In collaboration with Prof. Pavel Balaban and his team at the Institute of Higher Nervous Activity and Neurophysiology of the Russian Academy of Sciences (Moscow) we will extend our studies conducted on the Foton M-2 and M-3 orbital missions on the May 2012 Bion M-1 30-day orbital mission. We will study the influence of the space flight on sensory-motor behavior, such as the negative gravitaxis response to sudden shifts in orientation, and memory and retention to previously acquired skills, the genetic expression of neuropeptides and neuromodulators, and the electrophysiological responses of statocyst hair cells to controlled accelerations and inter-sensory interactions with photoreceptors.

Project 5 Modeling and Simulation
Title: Biologically Inspired Hardware: I. Adaptive, Learning Networks to Control the Spatial Orientation and Stabilization of Autonomous Explorers.

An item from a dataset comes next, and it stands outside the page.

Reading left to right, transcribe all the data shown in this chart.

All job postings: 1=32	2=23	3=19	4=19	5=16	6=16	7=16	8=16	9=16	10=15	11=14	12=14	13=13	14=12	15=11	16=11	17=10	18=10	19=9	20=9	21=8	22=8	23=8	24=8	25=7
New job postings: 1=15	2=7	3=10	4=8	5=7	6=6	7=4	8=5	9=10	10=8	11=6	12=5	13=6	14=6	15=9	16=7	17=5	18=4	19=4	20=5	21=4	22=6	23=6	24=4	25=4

The long-term goal of our project is to apply a biologically valid model of the inner ear vestibular mechanisms, called the EarBot, to the design of balance and motor control of robotic explorers. The purpose of the EarBot is to provide more autonomy to robotic explorers, such as improving reliability and quality of acquired scientific data, enhancing navigation over varying terrains, and accessing difficult sites (e.g ocean caves). The vestibular system of the inner ear is the structure that detects sensations of equilibrium. The system coordinates gaze, head on shoulder stabilization and posture through an array of sensory input signals, constructive and destructive gain controllers, feedback and feedforward control signals, and adaptive mechanisms that compensate for the loss of signal through injury. For example, when the head is rotated in a counterclockwise fashion, signals are generated in the vestibular pathways and sent to the ocular motoneurons to help stabilize gaze, in this case a compensatory rotation of the eyes in a clockwise fashion. This ocular motor response to a head movement is called the vestibulo-ocular reflex (VOR). A more elaborate example is visually fixating on a point in space while walking, which requires feedback signals to compensate for movement of the neck and head in yaw, pitch and roll, as well as translation in x, y and z. Balance, the fundamental ability to stabilize the body in 3D space during self-movement, is a basic functionality expected of an autonomously controlled robotic vehicle. A sense of balance provides stability during complex movements such as climbing over uneven terrain, gait control for varying speeds, and avoidance of catastrophic movements (e.g., falling) in reaction to unanticipated external perturbations. A well-controlled system of balance must be able to differentiate a change in posture that is due to either a self-generated motion, a motion caused by an external perturbation, or both occurring simultaneously. Signals can be generated in tandem to optimize image stabilization from camera mounted vision data acquisition systems, much in the way the vestibular system controls the VOR. This is particularly critical where the robot is instructed to maintain a target fixation while walking or systematically shifting its gaze while in motion in an unpredictable environment.

Benchmarking and validation testing of the individual sensors and the configured device could be performed on many of Ames Acceleration Facility devices, such as the multi-axis centrifuge.